2) GrapheneOS + Whonix. (will probably exist in a year or so) The Tor Browser for Aarch64 is still being worked on, and alphas already exist. Soon after there are stable releases, Whonix would probably follow suit by adding Arm64 support (this is already on the forums and there's a page on the website about Arm64 support).
Hell, I think even just using Alpine Linux would be better, as it has significantly less attack surface to boot, so at least hardening efforts aren't just all patching holes that the distribution already created for you to be attacked through.
This isn't to say that your guide is bad, nor am I attacking you personally, it's just that this seems to not be the most obviously safe way to go about installing Whonix, and a guide here is somewhat unnecessary, as Whonix already has installation guides on the website...
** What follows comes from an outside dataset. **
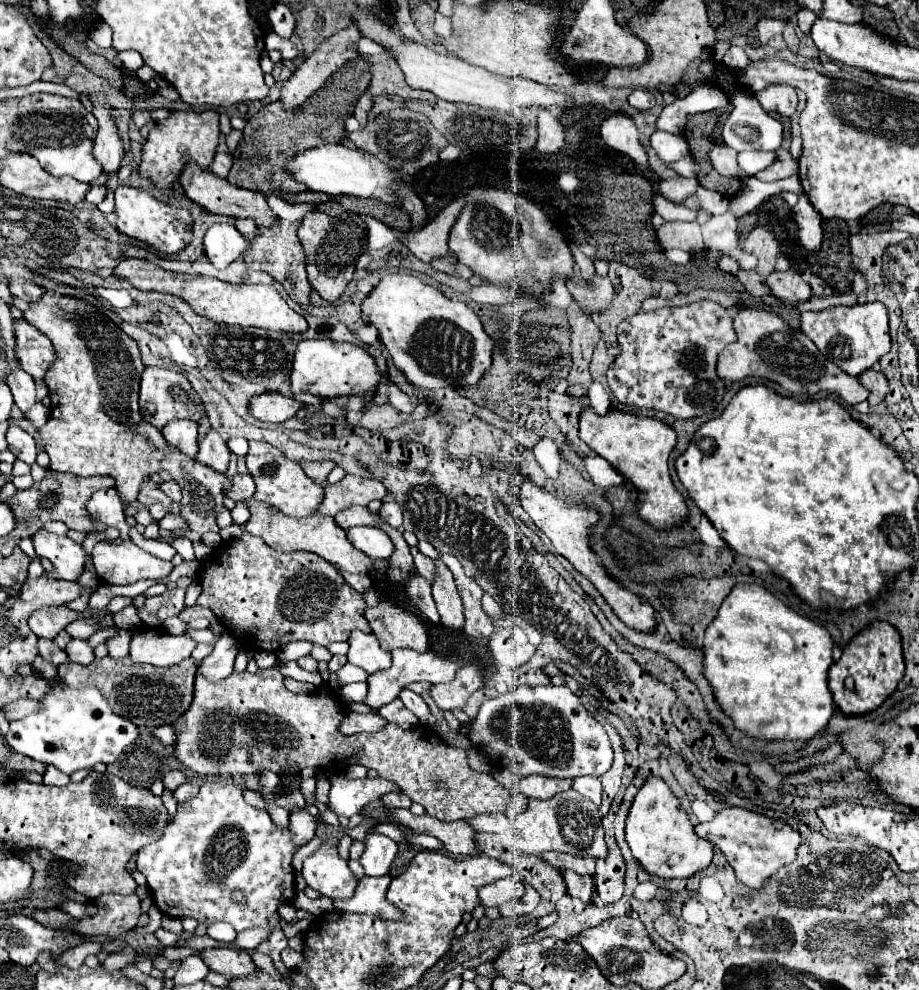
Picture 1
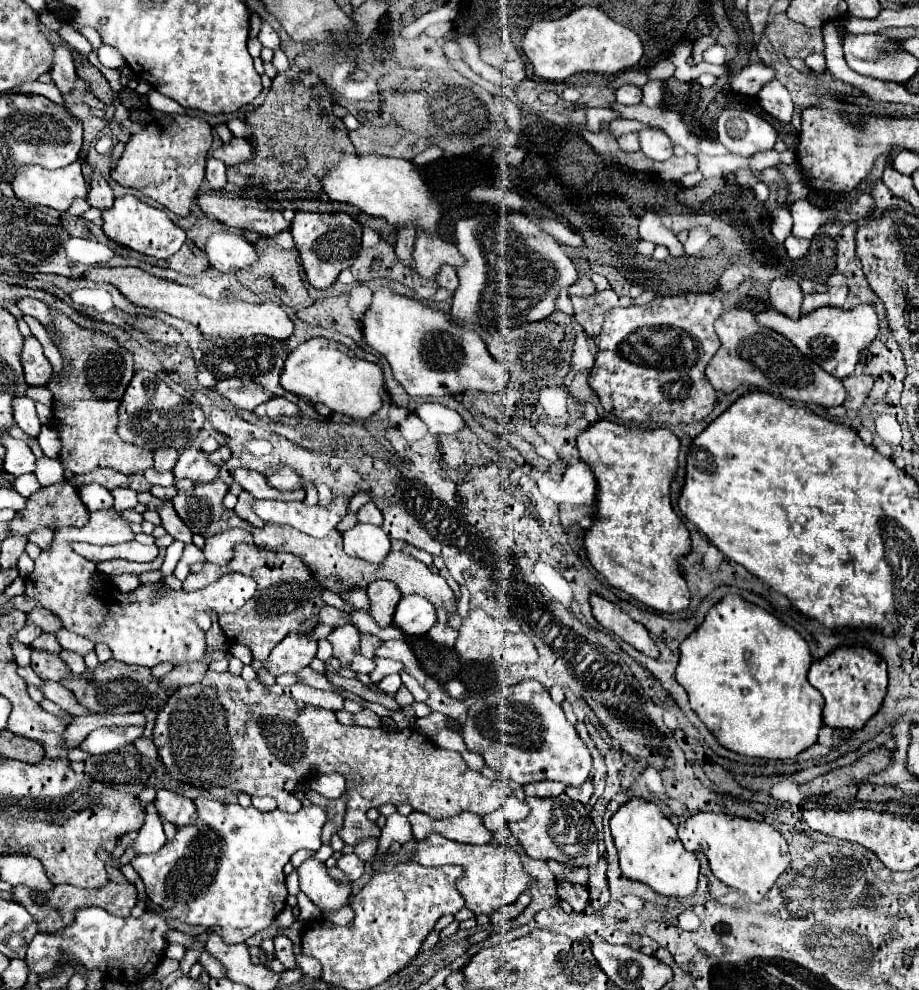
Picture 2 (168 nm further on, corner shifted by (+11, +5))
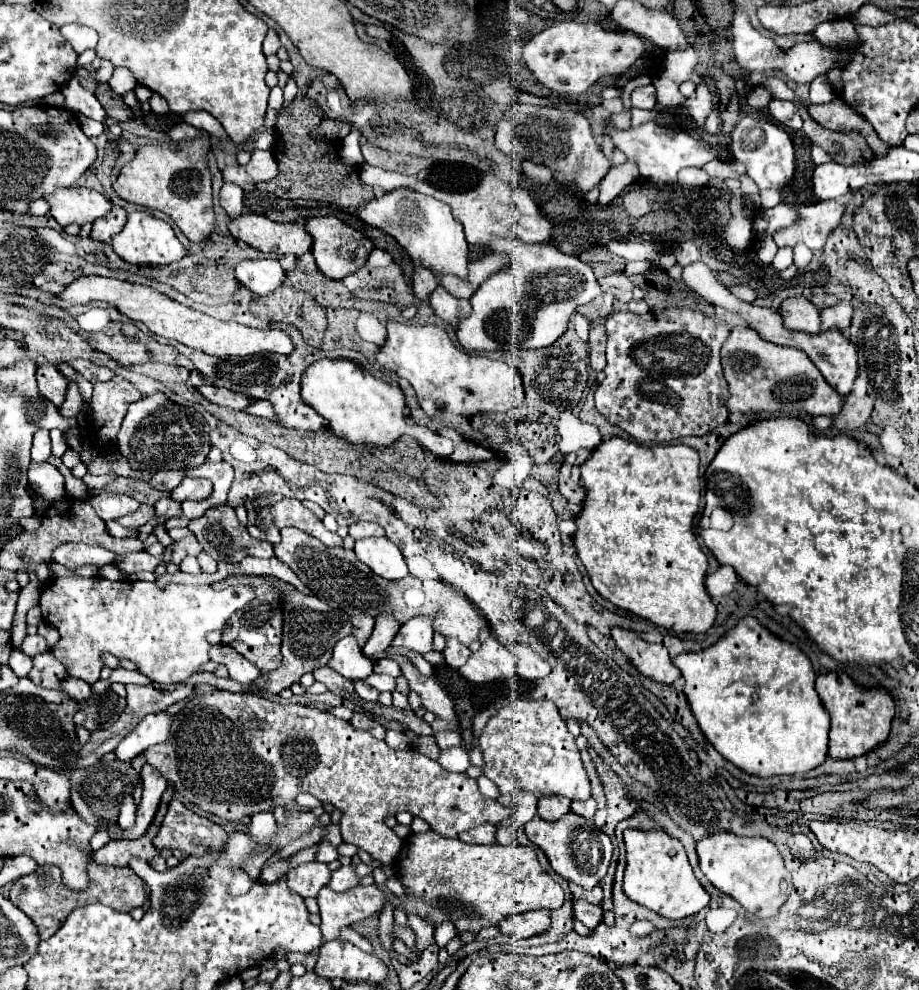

I asked for a shortened Guide. The one on Whonix is about 50 pages.
That's the current link in our Wiki.
You're right about KickSecure. I should add it as the most secure system.
Alpine is a good suggestion as second best.
Debian may be "Good Enough" depending on your Threat level.
I think you just earned a co credit on the Guide.
whonix is based off kicksecure fyi.
I think debian morphed to KS is my preferred method
I obviously understand that without whonix, something like ubuntu would be much worse than kicksecure. I guess my question is what would possibly happen that would let whonix VM get breached out into the base OS, debian or whatever?